### [The problem]
Repeat the entries below word for word, though any picture in them should be dropped.

*** Supplied material ***

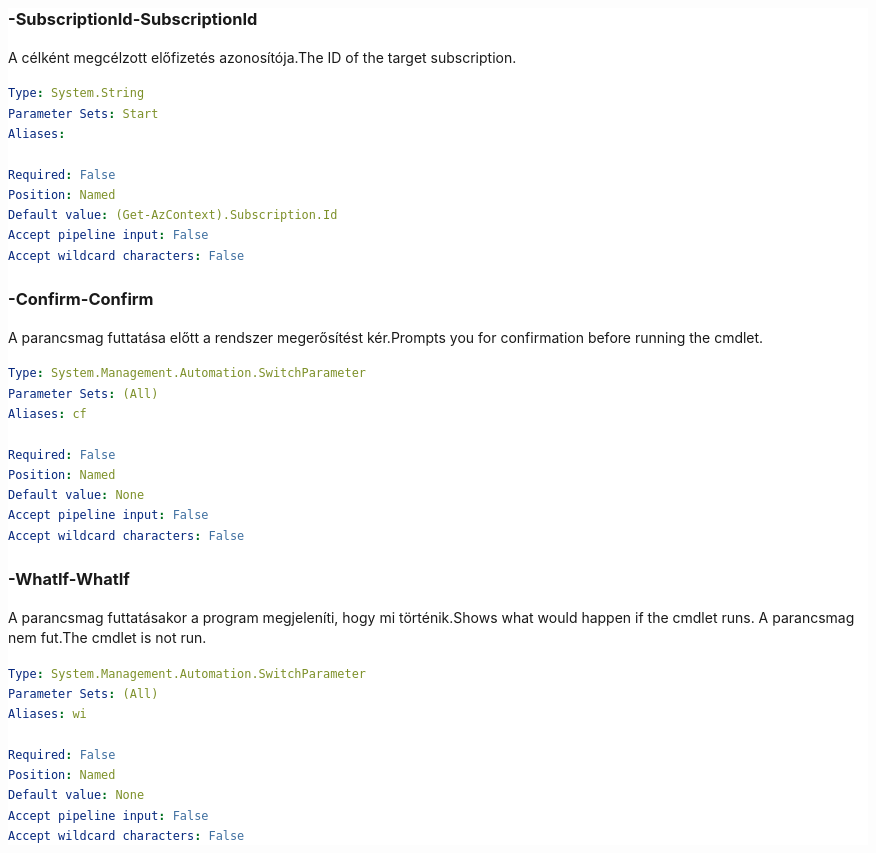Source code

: ### <span data-ttu-id="d09ae-130">-SubscriptionId</span><span class="sxs-lookup"><span data-stu-id="d09ae-130">-SubscriptionId</span></span>
<span data-ttu-id="d09ae-131">A célként megcélzott előfizetés azonosítója.</span><span class="sxs-lookup"><span data-stu-id="d09ae-131">The ID of the target subscription.</span></span>

```yaml
Type: System.String
Parameter Sets: Start
Aliases:

Required: False
Position: Named
Default value: (Get-AzContext).Subscription.Id
Accept pipeline input: False
Accept wildcard characters: False
```

### <span data-ttu-id="d09ae-132">-Confirm</span><span class="sxs-lookup"><span data-stu-id="d09ae-132">-Confirm</span></span>
<span data-ttu-id="d09ae-133">A parancsmag futtatása előtt a rendszer megerősítést kér.</span><span class="sxs-lookup"><span data-stu-id="d09ae-133">Prompts you for confirmation before running the cmdlet.</span></span>

```yaml
Type: System.Management.Automation.SwitchParameter
Parameter Sets: (All)
Aliases: cf

Required: False
Position: Named
Default value: None
Accept pipeline input: False
Accept wildcard characters: False
```

### <span data-ttu-id="d09ae-134">-WhatIf</span><span class="sxs-lookup"><span data-stu-id="d09ae-134">-WhatIf</span></span>
<span data-ttu-id="d09ae-135">A parancsmag futtatásakor a program megjeleníti, hogy mi történik.</span><span class="sxs-lookup"><span data-stu-id="d09ae-135">Shows what would happen if the cmdlet runs.</span></span>
<span data-ttu-id="d09ae-136">A parancsmag nem fut.</span><span class="sxs-lookup"><span data-stu-id="d09ae-136">The cmdlet is not run.</span></span>

```yaml
Type: System.Management.Automation.SwitchParameter
Parameter Sets: (All)
Aliases: wi

Required: False
Position: Named
Default value: None
Accept pipeline input: False
Accept wildcard characters: False
```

*** End of Supplied material ***

### [Solution to the problem]
Source code

: ### <span data-ttu-id="d09ae-130">-SubscriptionId</span><span class="sxs-lookup"><span data-stu-id="d09ae-130">-SubscriptionId</span></span>
<span data-ttu-id="d09ae-131">A célként megcélzott előfizetés azonosítója.</span><span class="sxs-lookup"><span data-stu-id="d09ae-131">The ID of the target subscription.</span></span>

```yaml
Type: System.String
Parameter Sets: Start
Aliases:

Required: False
Position: Named
Default value: (Get-AzContext).Subscription.Id
Accept pipeline input: False
Accept wildcard characters: False
```

### <span data-ttu-id="d09ae-132">-Confirm</span><span class="sxs-lookup"><span data-stu-id="d09ae-132">-Confirm</span></span>
<span data-ttu-id="d09ae-133">A parancsmag futtatása előtt a rendszer megerősítést kér.</span><span class="sxs-lookup"><span data-stu-id="d09ae-133">Prompts you for confirmation before running the cmdlet.</span></span>

```yaml
Type: System.Management.Automation.SwitchParameter
Parameter Sets: (All)
Aliases: cf

Required: False
Position: Named
Default value: None
Accept pipeline input: False
Accept wildcard characters: False
```

### <span data-ttu-id="d09ae-134">-WhatIf</span><span class="sxs-lookup"><span data-stu-id="d09ae-134">-WhatIf</span></span>
<span data-ttu-id="d09ae-135">A parancsmag futtatásakor a program megjeleníti, hogy mi történik.</span><span class="sxs-lookup"><span data-stu-id="d09ae-135">Shows what would happen if the cmdlet runs.</span></span>
<span data-ttu-id="d09ae-136">A parancsmag nem fut.</span><span class="sxs-lookup"><span data-stu-id="d09ae-136">The cmdlet is not run.</span></span>

```yaml
Type: System.Management.Automation.SwitchParameter
Parameter Sets: (All)
Aliases: wi

Required: False
Position: Named
Default value: None
Accept pipeline input: False
Accept wildcard characters: False
```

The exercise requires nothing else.